Work is expected to start on taking them down in the summer, and in the meantime the council will be developing proposals to improve the Queensway Tunnel roundabout and the Hunter Street interchange at an estimated cost of £10 million to cope with increased traffic flow caused by the loss of the flyovers.

The footbridges across Hunter Street will be fitted with temporary ramps to allow pedestrians to cross the road and minimise the impact on traffic flow.

Councillor James Noakes, Liverpool City Council’s Cabinet Member for Highways, said: “The Churchill Way flyovers are a relic of a plan from half a century ago that was never completed.
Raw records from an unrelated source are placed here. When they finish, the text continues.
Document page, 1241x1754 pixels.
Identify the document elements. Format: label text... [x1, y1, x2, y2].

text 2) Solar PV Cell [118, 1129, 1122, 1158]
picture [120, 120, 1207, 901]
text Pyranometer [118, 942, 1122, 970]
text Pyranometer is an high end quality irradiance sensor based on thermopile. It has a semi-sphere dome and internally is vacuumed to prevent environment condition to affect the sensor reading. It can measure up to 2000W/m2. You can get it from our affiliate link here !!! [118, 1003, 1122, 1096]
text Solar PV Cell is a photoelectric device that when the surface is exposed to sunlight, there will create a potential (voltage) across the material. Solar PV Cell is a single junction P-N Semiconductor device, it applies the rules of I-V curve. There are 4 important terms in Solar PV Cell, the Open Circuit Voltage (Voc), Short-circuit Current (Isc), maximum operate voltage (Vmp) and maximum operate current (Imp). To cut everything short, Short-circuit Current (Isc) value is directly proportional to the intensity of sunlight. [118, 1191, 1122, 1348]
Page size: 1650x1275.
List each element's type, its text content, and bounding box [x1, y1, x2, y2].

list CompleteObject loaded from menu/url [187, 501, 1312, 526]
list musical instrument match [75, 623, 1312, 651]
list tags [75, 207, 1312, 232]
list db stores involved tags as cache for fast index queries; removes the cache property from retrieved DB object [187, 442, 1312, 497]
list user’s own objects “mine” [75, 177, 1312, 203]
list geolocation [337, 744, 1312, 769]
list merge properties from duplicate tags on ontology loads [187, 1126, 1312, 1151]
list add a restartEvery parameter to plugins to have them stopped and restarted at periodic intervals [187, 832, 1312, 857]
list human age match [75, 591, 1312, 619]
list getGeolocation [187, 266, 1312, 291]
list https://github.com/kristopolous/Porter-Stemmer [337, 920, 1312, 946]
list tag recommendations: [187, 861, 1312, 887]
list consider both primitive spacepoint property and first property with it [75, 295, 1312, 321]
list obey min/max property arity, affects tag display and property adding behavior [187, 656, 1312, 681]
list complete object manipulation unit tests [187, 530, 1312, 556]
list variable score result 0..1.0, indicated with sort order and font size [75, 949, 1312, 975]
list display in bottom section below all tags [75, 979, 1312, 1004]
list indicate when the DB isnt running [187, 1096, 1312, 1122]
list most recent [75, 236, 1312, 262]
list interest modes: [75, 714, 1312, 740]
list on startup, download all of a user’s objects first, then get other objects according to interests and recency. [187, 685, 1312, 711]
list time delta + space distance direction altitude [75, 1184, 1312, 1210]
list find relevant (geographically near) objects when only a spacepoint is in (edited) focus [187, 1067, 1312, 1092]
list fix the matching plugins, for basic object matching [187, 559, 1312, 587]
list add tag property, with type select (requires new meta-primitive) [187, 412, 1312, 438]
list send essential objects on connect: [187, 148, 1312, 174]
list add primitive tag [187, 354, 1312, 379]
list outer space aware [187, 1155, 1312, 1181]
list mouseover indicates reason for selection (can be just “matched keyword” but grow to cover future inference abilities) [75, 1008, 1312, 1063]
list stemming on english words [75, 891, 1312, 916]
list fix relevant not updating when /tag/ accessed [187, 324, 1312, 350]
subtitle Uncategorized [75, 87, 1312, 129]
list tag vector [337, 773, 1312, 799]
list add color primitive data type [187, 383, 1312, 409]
“Public safety is absolutely paramount and despite the obvious inconvenience the demolition will cause, we can’t compromise on safety and it is simply not economically viable to make them safe.

“Although there has been an increase in traffic at peak times in and around the Queensway Tunnel as a result of the closure, the city has been able to cope with it.

“What we will now be doing is working up detailed designs for junction improvements which will help deal with the removal of the flyovers.

“Our analysis shows that it helps support our City Centre Connectivity Scheme and particularly makes it easier for vehicles to exit the proposed new bus hub.

“We will be working hard to keep all of our city centre stakeholders and the public informed at every step of the way.”

Trevor Cherryholme, Principal Project Manager, Amey Consulting, said: “The safety of the public is our primary concern and our inspection of the Churchill Way Flyovers found that they are no longer adequate to carry vehicles or pedestrians.

“Our primary areas of concern are the poor quality of original construction, subsequent deterioration and the current signs of structural distress.

“More specifically, poor steel placement and spalled concrete, collapsed or failed formwork, failed drainage and signs of overstress in the deck are among our most significant findings.

“It is our view that there is no safe option other than demolition.”